On Behalf of | Dec 22, 2017 | Car Accidents

If you’re injured and in need of medical assistance while in northern Ohio, you’d better hope you aren’t too close to the border between Cleveland and one of it’s more dilapidated suburbs, East Cleveland.

A car accident claimed the lives of two people right at the borderline between Cleveland and its poorer cousin, East Cleveland.

Emergency Medical Transport (EMT) crews spent a few minutes arguing over who had to send help.

The accident had been fiery and sent cars flying in all directions as one vehicle rammed into another. Some of the vehicles landed on the East Cleveland side of the line and some on Cleveland’s side of the line.

Witnesses say that despite the fact that some of the victims suffered burns from a fuel tank that exploded and were in desperate shape, that it still took EMS workers more than 10 minutes to respond to calls for help.

Firefighters eventually beat EMT workers to the scene. Despite that, Cleveland’s Emergency Medical Services commissioner claims that there was no delay and no one refused to service the accident victims.

However, audio obtained by a local news channel captures dispatchers for the EMTs in an exchange that supports witnesses who say the EMTs were delayed in arriving and got there long after the 5 minutes they claim.
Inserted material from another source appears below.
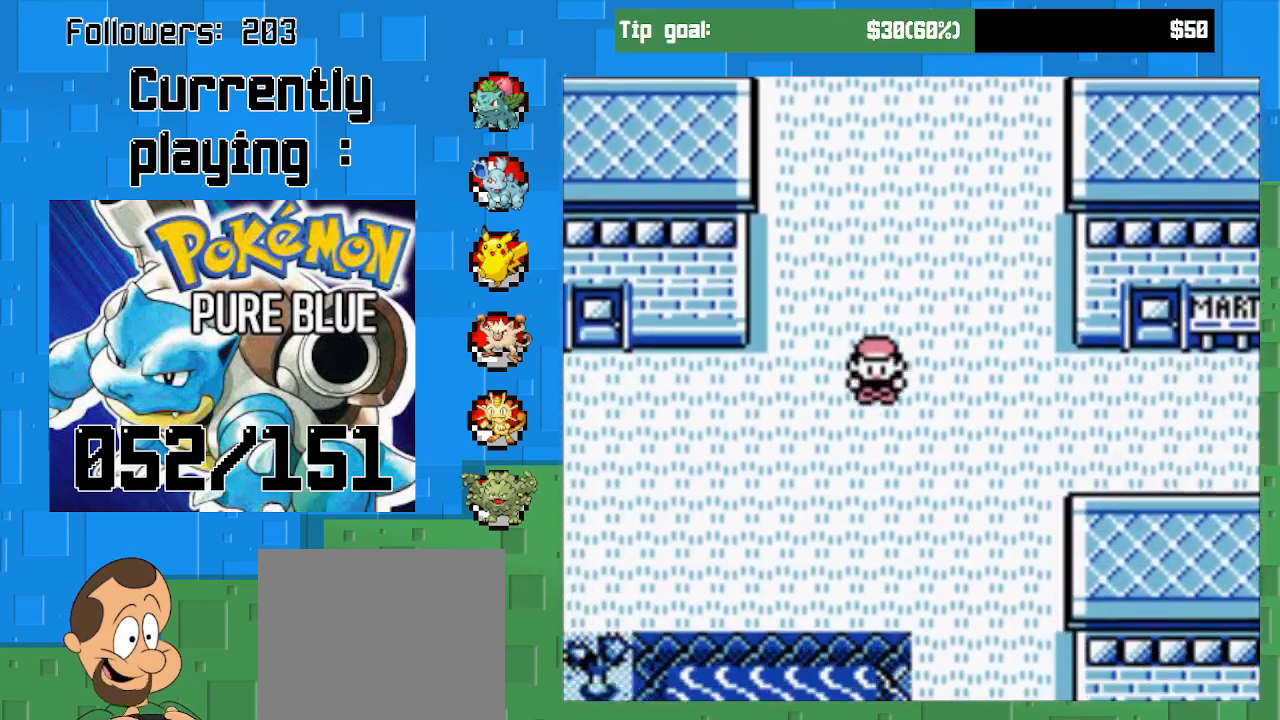
{"buttons": ["CROSS", "DPAD_RIGHT"], "left_stick": "center", "right_stick": "center", "events": [[33, "DPAD_DOWN", "up"]]}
One of the dispatchers is clearly heard relaying that the EMTs refuse to respond because the accident was in East Cleveland.

Issues like this could lead to personal injury cases against not only the driver that caused the accident but the EMT company for failing to respond in a timely manner. Since two people died and three were transported to the hospital, it is possible that someone could have been saved — or received less severe, disabling injuries — if the EMTs had responded faster.